RECORD SET:
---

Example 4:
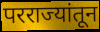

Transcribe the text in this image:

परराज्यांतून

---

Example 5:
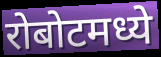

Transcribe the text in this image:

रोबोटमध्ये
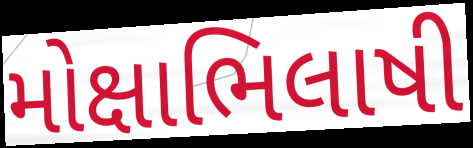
* * *
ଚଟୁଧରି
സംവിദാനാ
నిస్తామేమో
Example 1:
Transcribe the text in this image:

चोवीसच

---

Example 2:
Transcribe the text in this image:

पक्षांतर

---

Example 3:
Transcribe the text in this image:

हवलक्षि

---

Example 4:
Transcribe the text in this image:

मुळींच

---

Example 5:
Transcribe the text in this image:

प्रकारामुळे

YOUR TASK: Where a line in the records above includes the string "Example", show it.

WRITTEN ANSWER:
Example 4:
Example 5:
Example 1:
Example 2:
Example 3:
Example 4:
Example 5:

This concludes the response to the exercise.